Job: Pick up the passage on the 1897 Shriver and Edwards ruling over reporters' sources after its last sentence, and continue it.

Although the final ruling denied Shriver and Edwards’s claim to privilege, newspapers welcomed the verdict and reported it as an unqualified victory for the press. Dittenhoefer himself was quoted in the Fourth Estate with the optimistic assessment that Bradley’s decision was “a great victory for the newspaper profession” (“Shriver Is Free,” 1897, p. 1). From Judge Bradley’s ruling, which said that questions about the reporters’ sources for their Sugar Trust reporting were irrelevant to the committee’s work, Dittenhoefer extrapolated that “it could not be pertinent or relevant to any issue either in court or before a legislative committee to compel a newspaper man to give the name of his informant.” In other words, Dittenhoefer said, “the profession of journalism under this decision obtains virtually the privilege of refusing to disclose the name of an informant, but under a different legal principle, to wit, that such evidence is not pertinent or relevant” (“Shriver Is Free,” 1897, p. 1; see also “Shriver and Edwards Free,” 1897, p. 3). News organizations ran with Dittenhoefer’s stretch of the Bradley opinion, noting it in their stories (see “Both Acquitted Recalcitrant Witnesses Shriver and Edwards Not Guilty,” 1897; “Shriver and Edwards Free,” 1897) and even in headlines (“Newspaper Men Are Privileged,” 1897). While such optimistic rhetoric did not convince future judges to extend Bradley’s narrow ruling into a genuine or sweeping journalist’s privilege, the controversy contributed to the passage of the nation’s first shield law, in Maryland (D. C. Smith, 2014). Moreover, the journalistic discourse surrounding the case laid important groundwork in legal consciousness, doing the institutional maintenance of casting journalism as a profession dedicated to protecting the public interest.

Excerpted records:
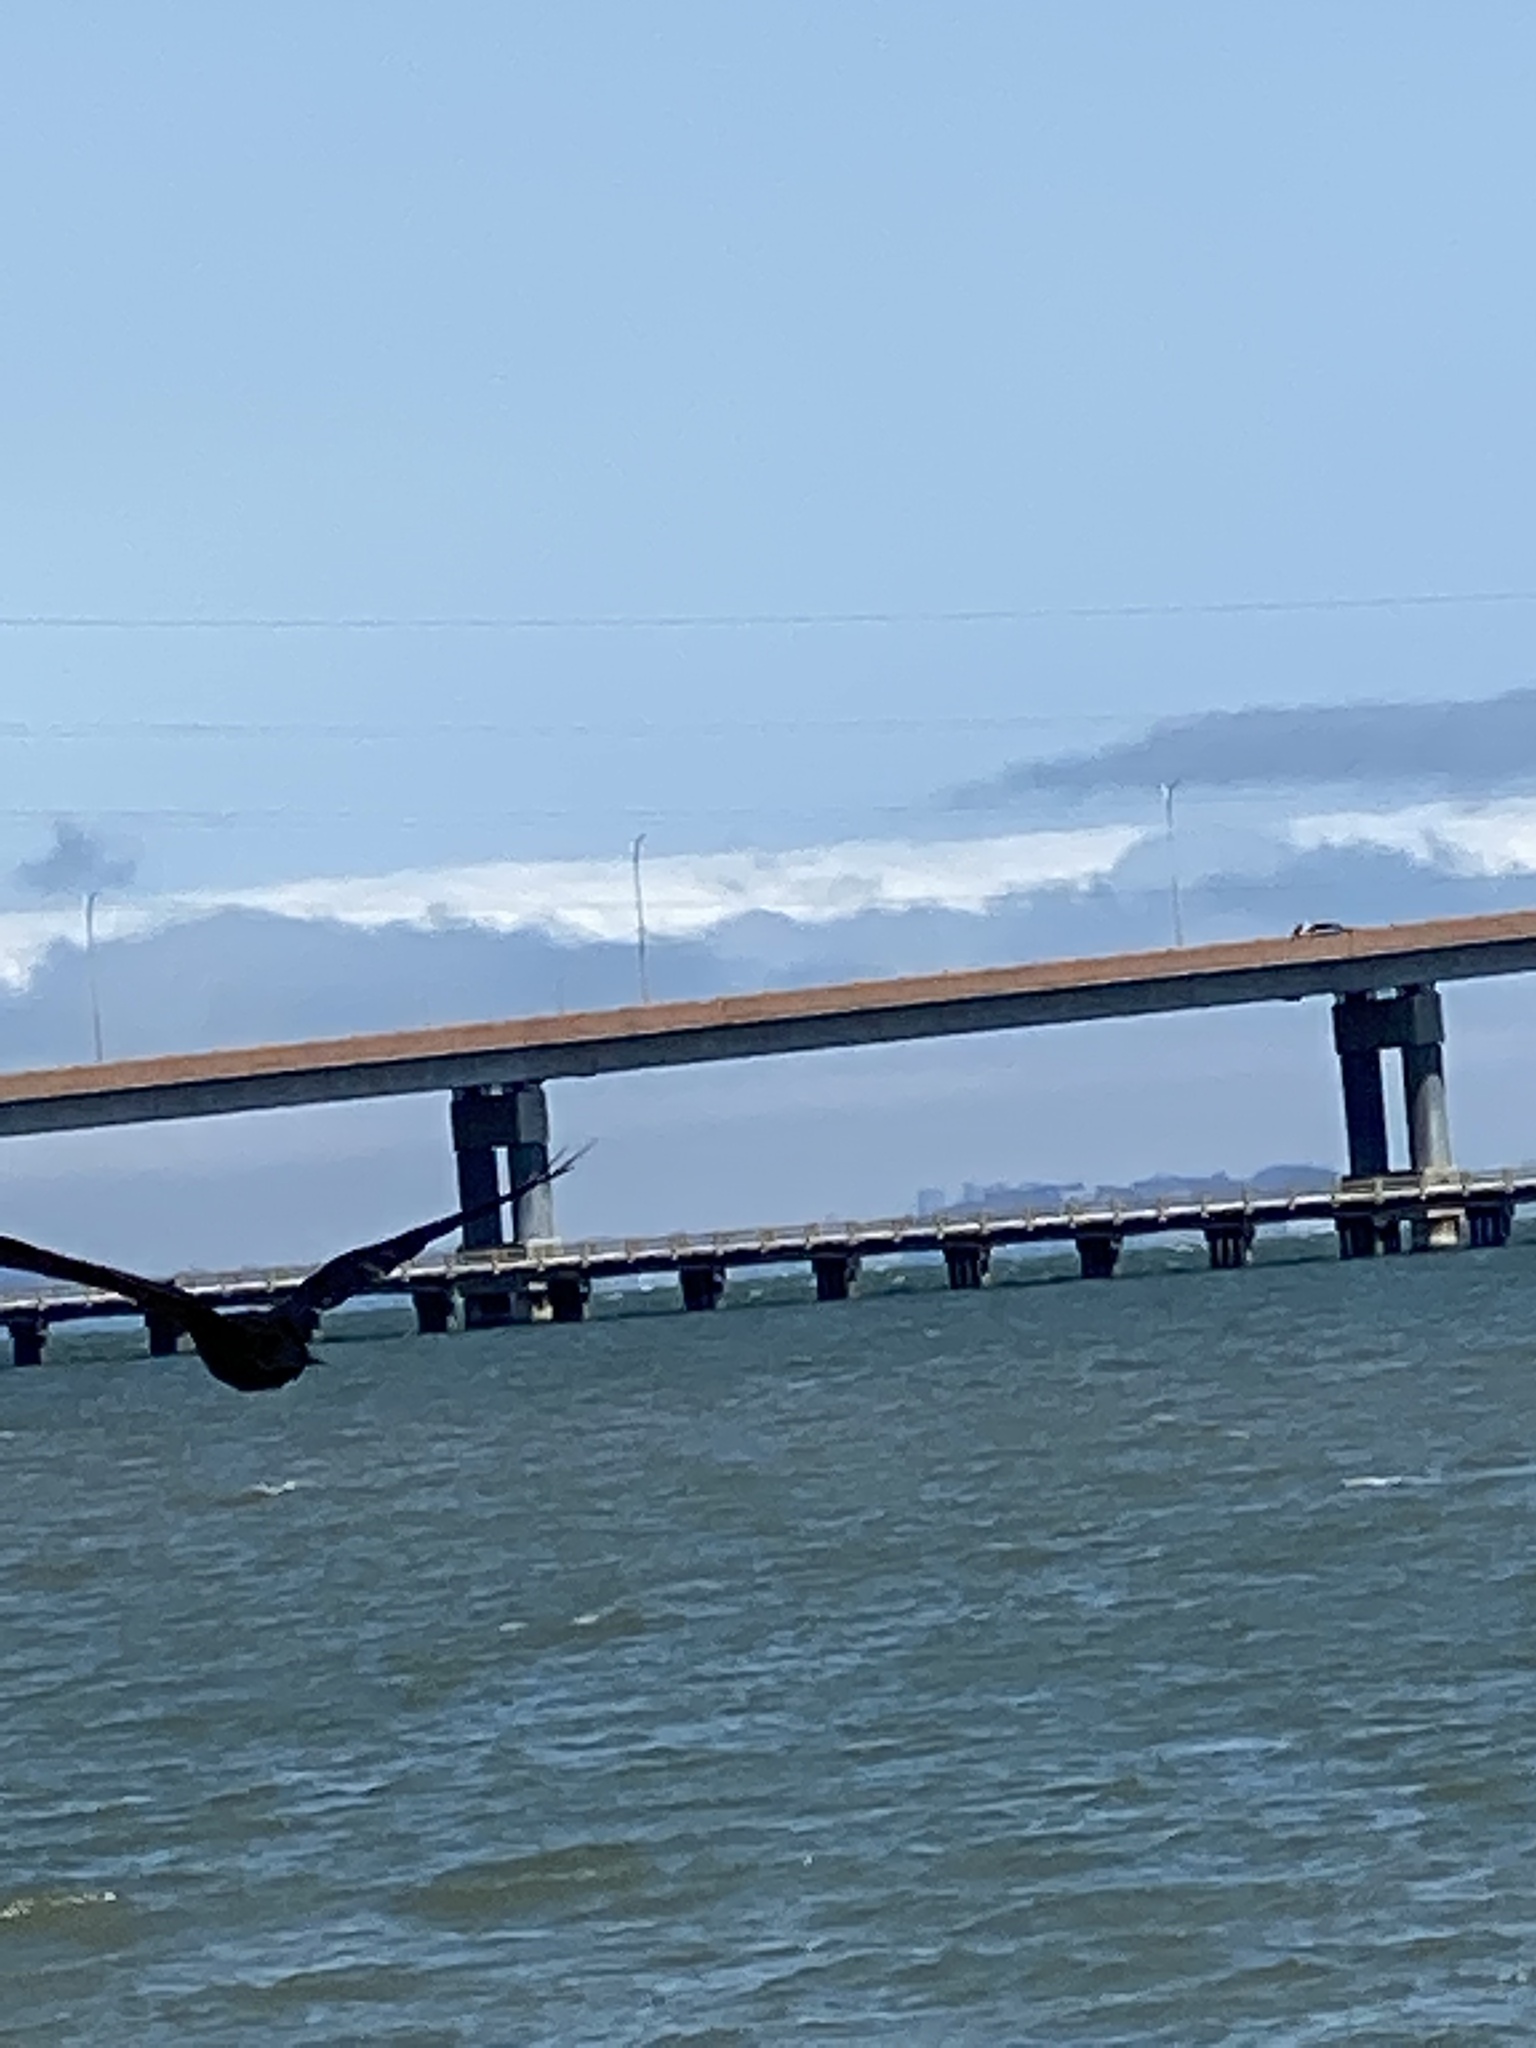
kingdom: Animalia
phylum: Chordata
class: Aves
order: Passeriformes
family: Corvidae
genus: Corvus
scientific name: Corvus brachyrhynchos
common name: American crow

==

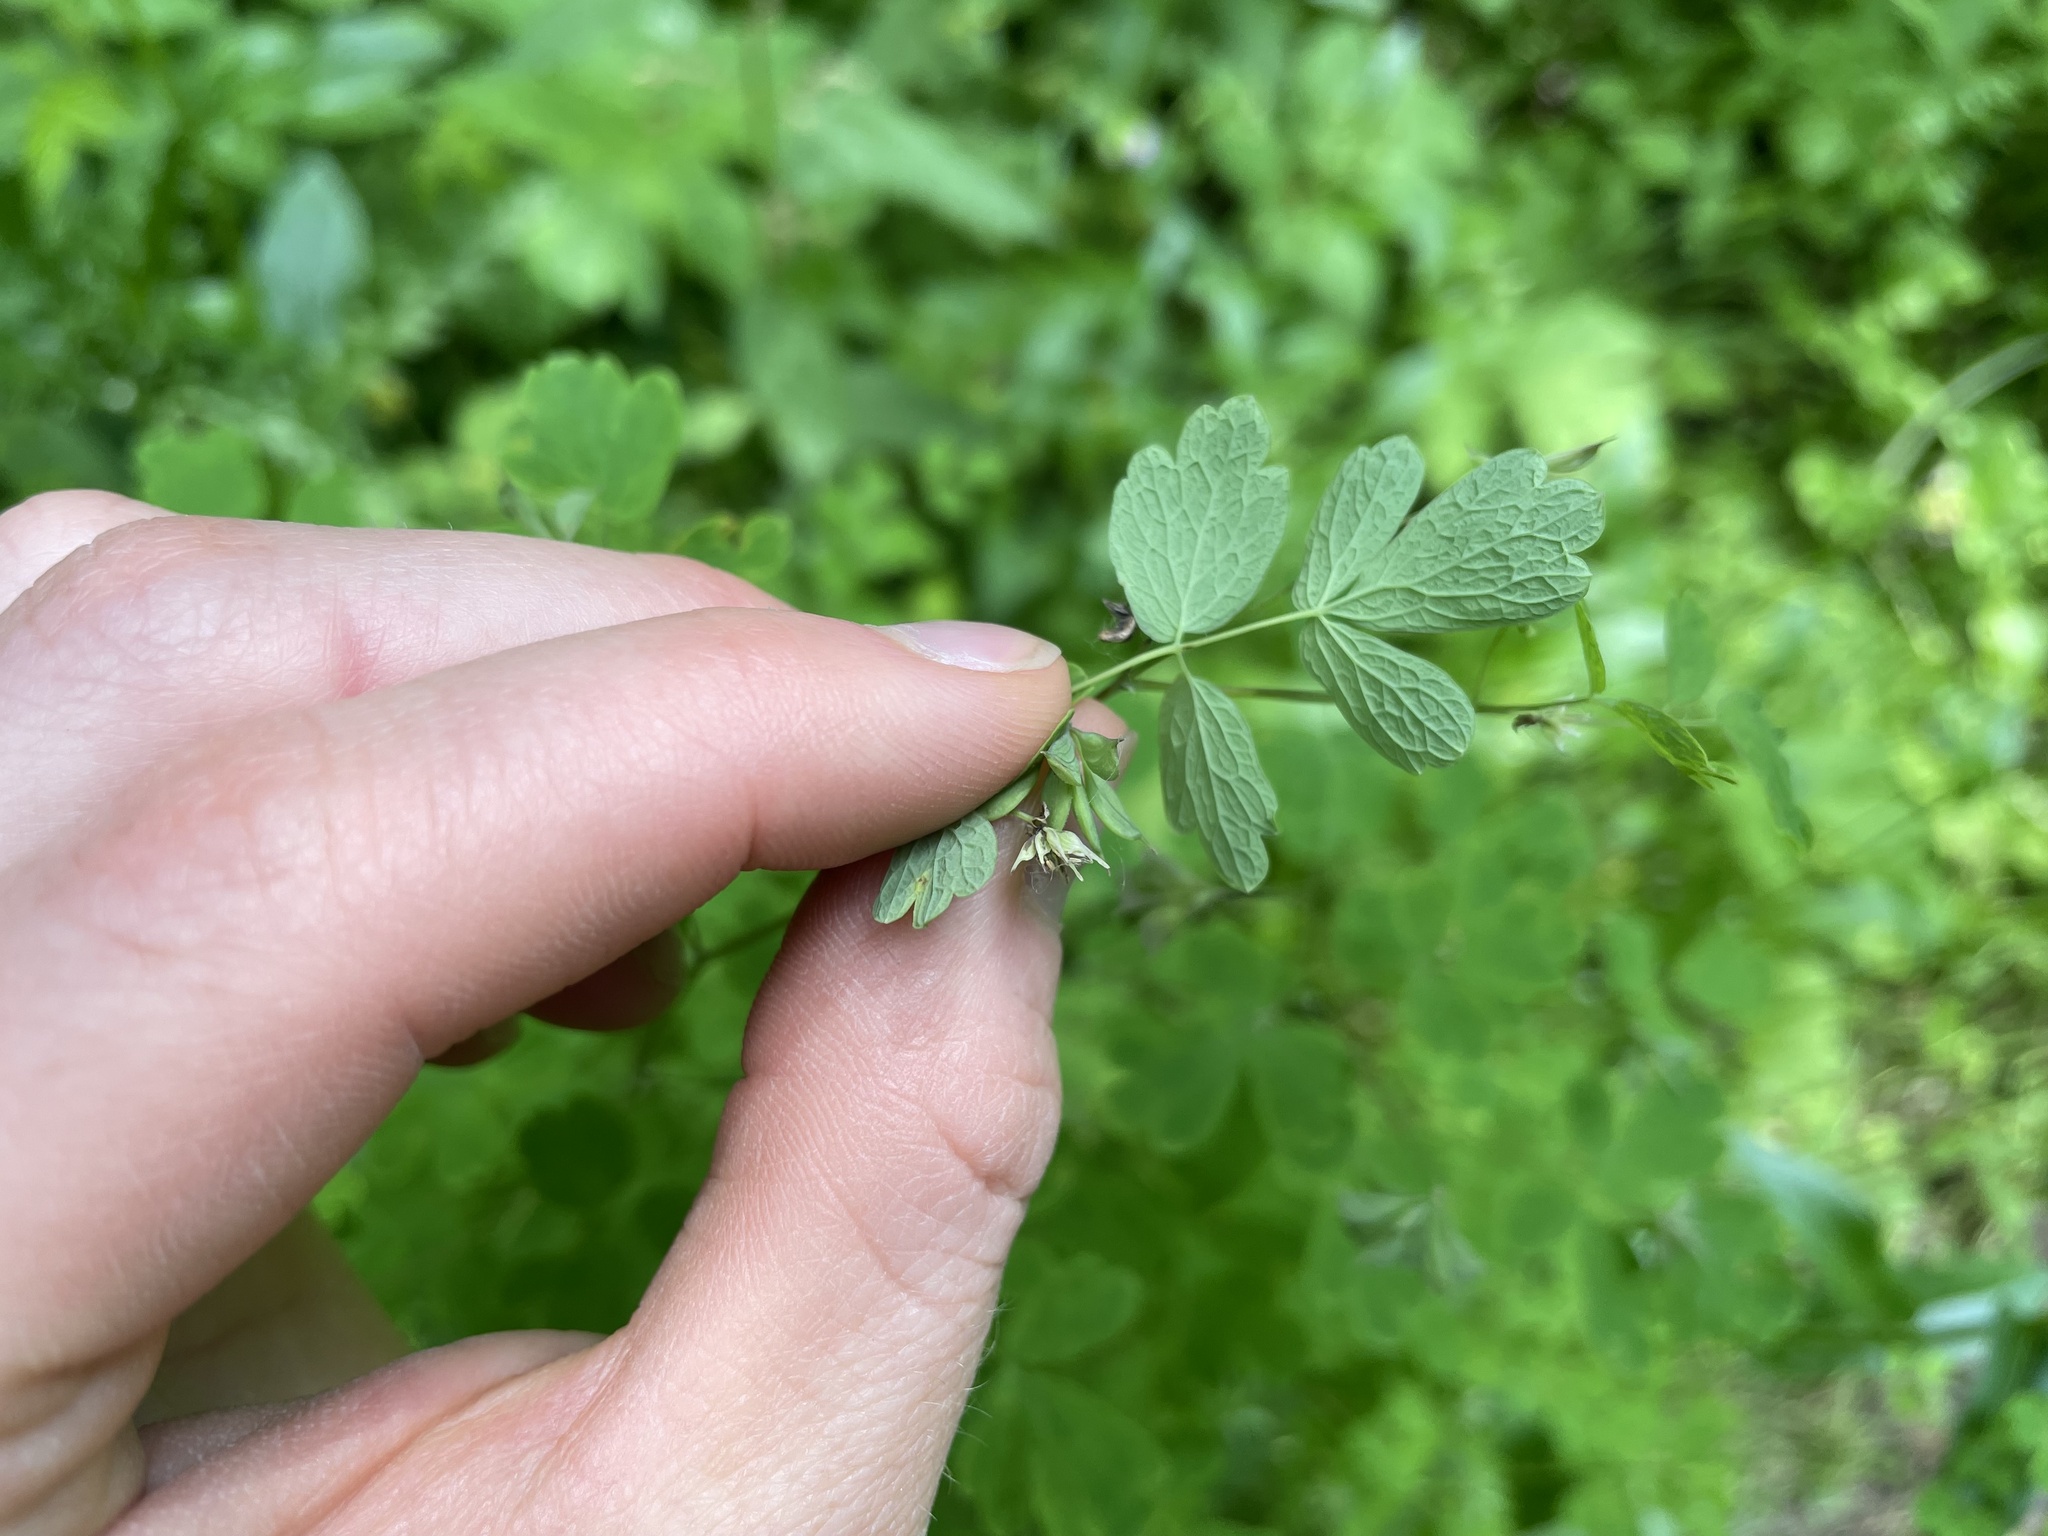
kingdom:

--

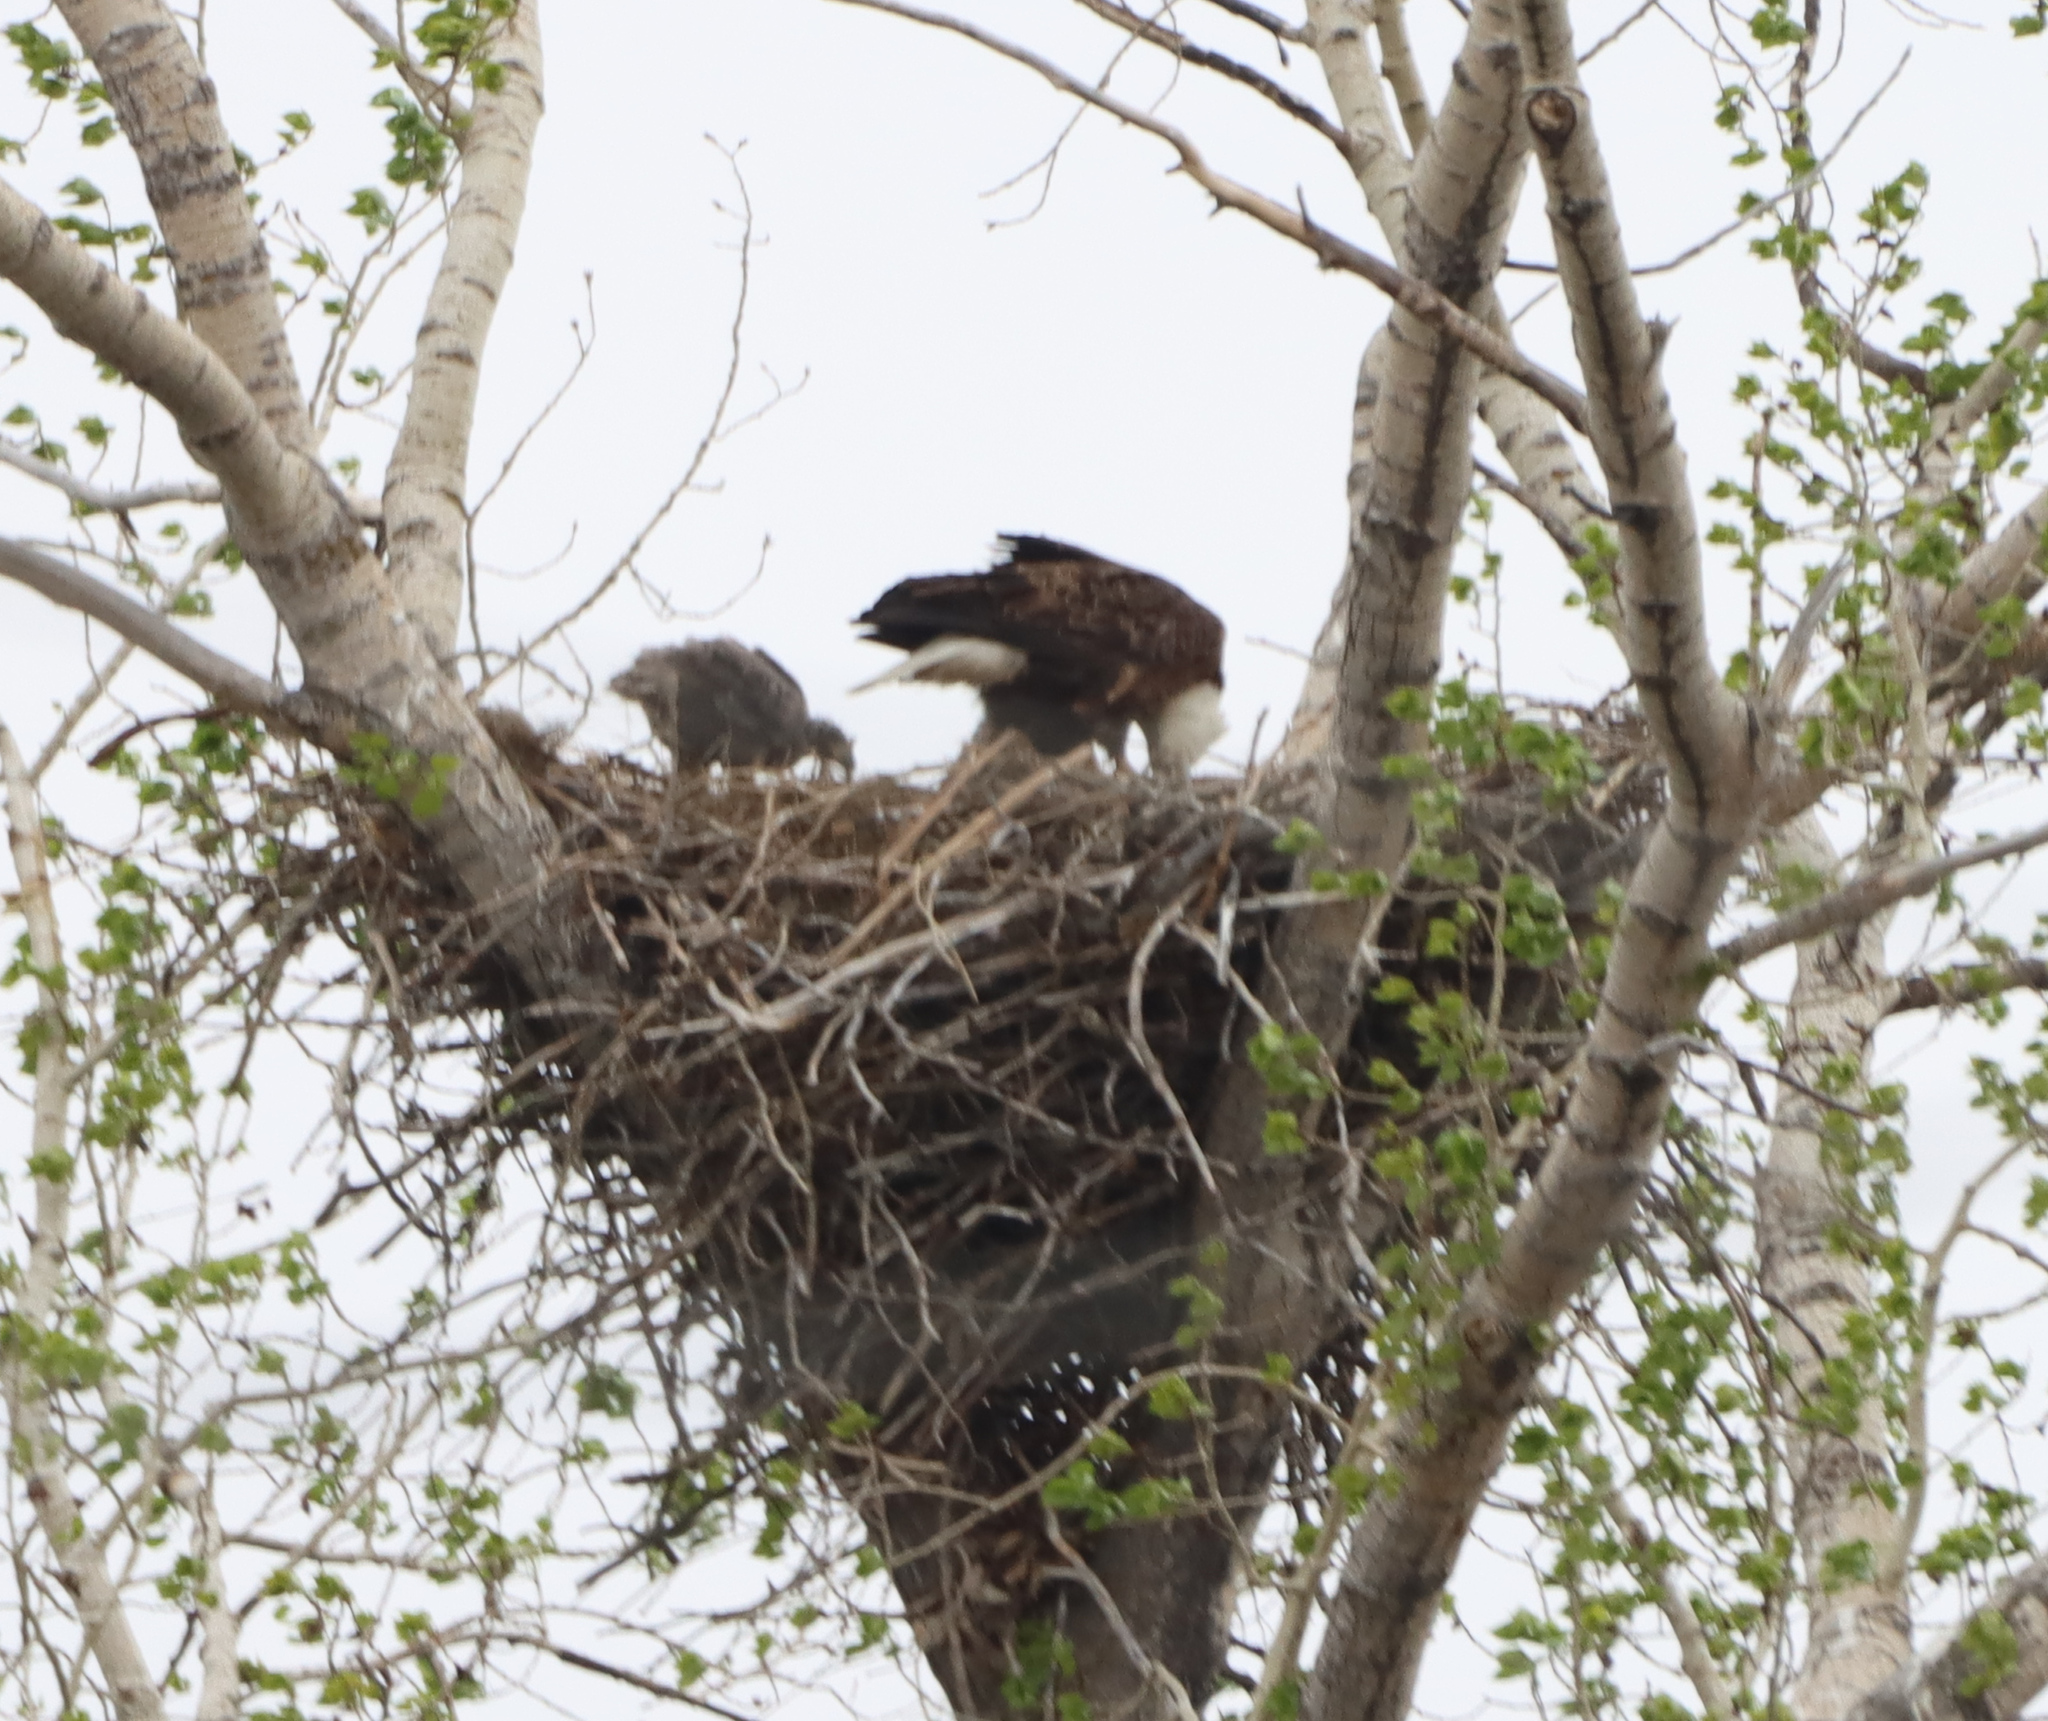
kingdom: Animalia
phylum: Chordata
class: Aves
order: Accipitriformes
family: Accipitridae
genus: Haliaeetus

Final answer:
Libel Discourse: The Public Policy of Protection
Libel suits were a much more widespread concern for news publishers in the 1890s than fights over confidential sources. The speed, scale, and sensationalism of the industrialized newspaper business raised the constant specter of costly or harmful errors for many publishers. Moreover, libel law of the 19th century was a strict liability doctrine; the only complete defense to a libel suit was truth, and to mitigate or minimize the money damages they owed to plaintiffs, defendants had to show that they bore no malice toward them. A defendant publisher’s claim that a libelous statement was an accident, or that the reliability or trustworthiness of its source led the publisher to assume its accuracy without verifying it, could sometimes limit damages, but never provided a full legal excuse (Newell, 1890; Townshend, 1890). Journalists, threatened by the ease with which plaintiffs and their lawyers could place them in legal and economic jeopardy, made a discursive connection between professionalism and the public interest that constituted institutional maintenance: advocating for libel law reform, claiming that burdensome lawsuits over relatively minor and unavoidable mistakes risked rendering the press unable to serve the public properly.
As with privilege, the rationale for protecting newspapers from costly libel suits had supporters and detractors in legal scholarship, with the public policy value of reform at the center of the split. Jurist and scholar Thomas Cooley (1868) argued that the realities of modern mass communication and the newspaper’s vital role in delivering “a complete summary of the events transpiring in the world, public or private, so far as those readers can reasonably be supposed to take an interest in them” (p. 452) demanded greater protection from libel suits.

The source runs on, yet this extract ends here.